FilterRAG: Zero-Shot Informed Retrieval-Augmented Generation to Mitigate Hallucinations in VQA
This addresses hallucinations in VQA models for real-world deployment, though it appears incremental as it builds on existing methods like BLIP-VQA and RAG.
The paper tackled the problem of hallucinations in Visual Question Answering by introducing FilterRAG, a retrieval-augmented framework that integrates external knowledge sources, achieving 36.5% accuracy on the OK-VQA dataset to reduce incorrect answers.

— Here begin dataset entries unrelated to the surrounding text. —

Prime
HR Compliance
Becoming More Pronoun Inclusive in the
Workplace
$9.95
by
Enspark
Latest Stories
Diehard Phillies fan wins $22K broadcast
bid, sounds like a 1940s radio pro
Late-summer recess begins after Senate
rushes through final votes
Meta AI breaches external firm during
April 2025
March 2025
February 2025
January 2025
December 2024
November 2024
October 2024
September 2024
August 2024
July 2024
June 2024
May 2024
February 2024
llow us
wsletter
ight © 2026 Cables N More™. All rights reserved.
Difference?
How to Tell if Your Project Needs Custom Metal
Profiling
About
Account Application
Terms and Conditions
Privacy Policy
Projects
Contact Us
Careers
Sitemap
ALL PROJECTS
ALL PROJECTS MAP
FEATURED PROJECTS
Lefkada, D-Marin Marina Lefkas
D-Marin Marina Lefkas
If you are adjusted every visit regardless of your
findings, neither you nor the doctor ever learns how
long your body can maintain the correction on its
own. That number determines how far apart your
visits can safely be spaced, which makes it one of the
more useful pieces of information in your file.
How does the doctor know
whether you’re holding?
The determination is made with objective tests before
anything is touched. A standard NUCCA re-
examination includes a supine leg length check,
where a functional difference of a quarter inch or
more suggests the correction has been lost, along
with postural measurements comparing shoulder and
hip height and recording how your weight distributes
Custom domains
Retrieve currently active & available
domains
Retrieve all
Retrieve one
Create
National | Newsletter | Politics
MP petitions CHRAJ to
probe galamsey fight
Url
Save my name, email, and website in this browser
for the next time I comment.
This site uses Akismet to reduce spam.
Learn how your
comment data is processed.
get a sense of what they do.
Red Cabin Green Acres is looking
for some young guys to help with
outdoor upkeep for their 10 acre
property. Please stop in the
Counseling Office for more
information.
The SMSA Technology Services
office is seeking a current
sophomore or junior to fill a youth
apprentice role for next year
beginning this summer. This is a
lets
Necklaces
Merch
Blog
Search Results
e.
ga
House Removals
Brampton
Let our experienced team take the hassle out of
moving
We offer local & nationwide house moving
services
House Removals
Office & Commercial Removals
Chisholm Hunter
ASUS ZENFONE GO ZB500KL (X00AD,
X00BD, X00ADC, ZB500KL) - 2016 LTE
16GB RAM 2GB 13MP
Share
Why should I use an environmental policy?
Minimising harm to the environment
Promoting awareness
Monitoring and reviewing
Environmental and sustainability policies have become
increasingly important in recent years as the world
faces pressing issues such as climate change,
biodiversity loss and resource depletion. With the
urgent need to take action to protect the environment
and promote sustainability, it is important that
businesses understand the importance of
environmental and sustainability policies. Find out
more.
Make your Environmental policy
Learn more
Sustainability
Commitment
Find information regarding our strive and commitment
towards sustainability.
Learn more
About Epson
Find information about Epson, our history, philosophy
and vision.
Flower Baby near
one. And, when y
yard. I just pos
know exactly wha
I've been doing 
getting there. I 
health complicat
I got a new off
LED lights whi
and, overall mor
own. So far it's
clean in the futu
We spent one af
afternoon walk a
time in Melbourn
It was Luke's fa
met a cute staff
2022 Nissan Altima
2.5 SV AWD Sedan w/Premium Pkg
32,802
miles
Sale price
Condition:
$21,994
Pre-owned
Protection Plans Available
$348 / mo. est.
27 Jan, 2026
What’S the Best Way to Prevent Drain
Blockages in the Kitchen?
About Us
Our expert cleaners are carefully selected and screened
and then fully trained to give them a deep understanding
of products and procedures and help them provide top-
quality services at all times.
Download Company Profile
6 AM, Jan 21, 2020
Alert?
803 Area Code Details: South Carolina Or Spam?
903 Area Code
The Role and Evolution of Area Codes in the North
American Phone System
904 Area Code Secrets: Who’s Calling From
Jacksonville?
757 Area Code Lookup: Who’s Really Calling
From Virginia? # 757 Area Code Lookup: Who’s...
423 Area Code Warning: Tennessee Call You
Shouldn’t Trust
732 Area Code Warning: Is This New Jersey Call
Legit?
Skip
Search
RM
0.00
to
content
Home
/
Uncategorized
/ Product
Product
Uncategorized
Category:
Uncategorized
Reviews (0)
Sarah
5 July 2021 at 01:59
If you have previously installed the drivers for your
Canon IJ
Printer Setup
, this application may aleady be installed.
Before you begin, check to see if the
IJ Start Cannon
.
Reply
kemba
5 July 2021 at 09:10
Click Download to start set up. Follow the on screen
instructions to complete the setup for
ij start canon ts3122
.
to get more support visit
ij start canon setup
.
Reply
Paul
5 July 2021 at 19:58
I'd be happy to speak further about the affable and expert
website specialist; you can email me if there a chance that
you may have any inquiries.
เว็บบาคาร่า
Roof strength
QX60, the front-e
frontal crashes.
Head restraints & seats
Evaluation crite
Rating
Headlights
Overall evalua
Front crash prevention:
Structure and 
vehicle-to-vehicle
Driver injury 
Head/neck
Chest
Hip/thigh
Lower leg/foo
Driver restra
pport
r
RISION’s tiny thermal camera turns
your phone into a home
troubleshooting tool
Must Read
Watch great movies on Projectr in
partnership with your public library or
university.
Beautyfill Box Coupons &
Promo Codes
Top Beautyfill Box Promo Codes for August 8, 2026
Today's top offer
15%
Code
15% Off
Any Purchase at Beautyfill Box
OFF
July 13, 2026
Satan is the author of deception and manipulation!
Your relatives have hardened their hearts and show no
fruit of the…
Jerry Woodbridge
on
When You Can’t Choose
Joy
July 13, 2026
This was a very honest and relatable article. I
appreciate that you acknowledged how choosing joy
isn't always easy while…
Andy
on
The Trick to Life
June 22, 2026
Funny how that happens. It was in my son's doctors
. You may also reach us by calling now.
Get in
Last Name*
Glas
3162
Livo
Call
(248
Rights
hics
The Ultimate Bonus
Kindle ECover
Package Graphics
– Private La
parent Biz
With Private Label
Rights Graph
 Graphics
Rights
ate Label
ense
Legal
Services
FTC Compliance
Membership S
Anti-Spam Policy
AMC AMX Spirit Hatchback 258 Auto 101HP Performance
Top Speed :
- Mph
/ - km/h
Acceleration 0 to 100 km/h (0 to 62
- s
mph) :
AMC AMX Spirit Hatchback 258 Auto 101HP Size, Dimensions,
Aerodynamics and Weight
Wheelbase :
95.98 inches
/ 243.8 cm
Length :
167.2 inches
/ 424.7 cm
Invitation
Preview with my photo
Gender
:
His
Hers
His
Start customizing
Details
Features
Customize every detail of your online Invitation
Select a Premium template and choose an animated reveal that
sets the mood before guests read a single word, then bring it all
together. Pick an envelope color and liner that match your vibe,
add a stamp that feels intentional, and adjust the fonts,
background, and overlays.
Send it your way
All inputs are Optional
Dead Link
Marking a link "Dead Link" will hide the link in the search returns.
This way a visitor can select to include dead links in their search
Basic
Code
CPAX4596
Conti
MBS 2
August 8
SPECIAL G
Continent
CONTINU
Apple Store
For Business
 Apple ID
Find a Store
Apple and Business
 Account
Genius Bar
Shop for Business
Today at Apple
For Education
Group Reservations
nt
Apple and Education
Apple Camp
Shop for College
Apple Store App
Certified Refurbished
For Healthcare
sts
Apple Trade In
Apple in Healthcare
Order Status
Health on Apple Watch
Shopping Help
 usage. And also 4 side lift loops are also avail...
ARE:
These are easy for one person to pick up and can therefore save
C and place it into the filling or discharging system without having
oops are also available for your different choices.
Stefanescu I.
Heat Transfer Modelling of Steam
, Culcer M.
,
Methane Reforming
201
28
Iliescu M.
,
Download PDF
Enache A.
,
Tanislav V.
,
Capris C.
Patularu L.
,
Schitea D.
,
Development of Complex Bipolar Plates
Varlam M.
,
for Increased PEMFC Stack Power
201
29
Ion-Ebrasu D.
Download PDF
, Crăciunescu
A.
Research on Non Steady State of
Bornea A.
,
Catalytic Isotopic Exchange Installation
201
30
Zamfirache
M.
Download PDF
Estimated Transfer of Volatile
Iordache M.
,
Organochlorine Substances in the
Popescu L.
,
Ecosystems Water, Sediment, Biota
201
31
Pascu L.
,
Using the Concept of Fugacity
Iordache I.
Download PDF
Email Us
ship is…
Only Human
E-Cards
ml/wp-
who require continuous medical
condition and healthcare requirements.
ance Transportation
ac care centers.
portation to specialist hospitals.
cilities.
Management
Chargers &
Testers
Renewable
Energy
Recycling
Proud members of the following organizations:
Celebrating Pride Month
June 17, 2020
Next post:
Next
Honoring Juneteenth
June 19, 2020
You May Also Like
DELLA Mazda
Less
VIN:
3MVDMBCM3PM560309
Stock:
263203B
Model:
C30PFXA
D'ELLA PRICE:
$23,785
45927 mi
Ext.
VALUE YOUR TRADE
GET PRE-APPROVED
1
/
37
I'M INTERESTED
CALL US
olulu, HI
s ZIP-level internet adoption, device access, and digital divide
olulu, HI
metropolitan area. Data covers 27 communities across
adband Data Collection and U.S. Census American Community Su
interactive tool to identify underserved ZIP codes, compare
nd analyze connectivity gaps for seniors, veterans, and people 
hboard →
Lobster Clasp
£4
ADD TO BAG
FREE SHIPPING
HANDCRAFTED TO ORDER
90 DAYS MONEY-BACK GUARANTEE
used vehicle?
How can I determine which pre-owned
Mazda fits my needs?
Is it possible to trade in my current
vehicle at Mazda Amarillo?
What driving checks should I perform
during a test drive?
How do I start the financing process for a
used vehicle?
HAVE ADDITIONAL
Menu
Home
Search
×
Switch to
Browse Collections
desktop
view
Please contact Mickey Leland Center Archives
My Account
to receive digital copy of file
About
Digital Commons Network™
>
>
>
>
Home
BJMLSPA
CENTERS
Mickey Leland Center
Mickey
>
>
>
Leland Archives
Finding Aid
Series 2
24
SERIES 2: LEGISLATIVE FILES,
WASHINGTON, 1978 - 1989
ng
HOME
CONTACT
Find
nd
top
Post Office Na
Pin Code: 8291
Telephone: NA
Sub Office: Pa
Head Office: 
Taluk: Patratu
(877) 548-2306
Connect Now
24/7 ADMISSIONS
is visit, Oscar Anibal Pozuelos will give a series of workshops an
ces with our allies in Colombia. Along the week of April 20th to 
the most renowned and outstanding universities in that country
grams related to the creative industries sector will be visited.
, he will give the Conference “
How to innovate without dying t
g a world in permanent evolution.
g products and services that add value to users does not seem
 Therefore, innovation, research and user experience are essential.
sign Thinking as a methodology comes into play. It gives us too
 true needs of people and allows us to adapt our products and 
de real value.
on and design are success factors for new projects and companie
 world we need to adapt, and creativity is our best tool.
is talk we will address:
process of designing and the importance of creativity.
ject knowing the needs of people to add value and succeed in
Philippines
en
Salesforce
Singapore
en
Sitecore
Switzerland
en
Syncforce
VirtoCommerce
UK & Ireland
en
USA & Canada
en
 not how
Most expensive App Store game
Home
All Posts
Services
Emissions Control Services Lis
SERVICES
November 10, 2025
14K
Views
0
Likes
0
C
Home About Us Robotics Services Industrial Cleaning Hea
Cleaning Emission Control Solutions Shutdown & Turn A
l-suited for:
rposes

Visual Question Answering requires models to generate accurate answers by integrating visual and textual understanding. However, VQA models still struggle with hallucinations, producing convincing but incorrect answers, particularly in knowledge-driven and Out-of-Distribution scenarios. We introduce FilterRAG, a retrieval-augmented framework that combines BLIP-VQA with Retrieval-Augmented Generation to ground answers in external knowledge sources like Wikipedia and DBpedia. FilterRAG achieves 36.5% accuracy on the OK-VQA dataset, demonstrating its effectiveness in reducing hallucinations and improving robustness in both in-domain and Out-of-Distribution settings. These findings highlight the potential of FilterRAG to improve Visual Question Answering systems for real-world deployment.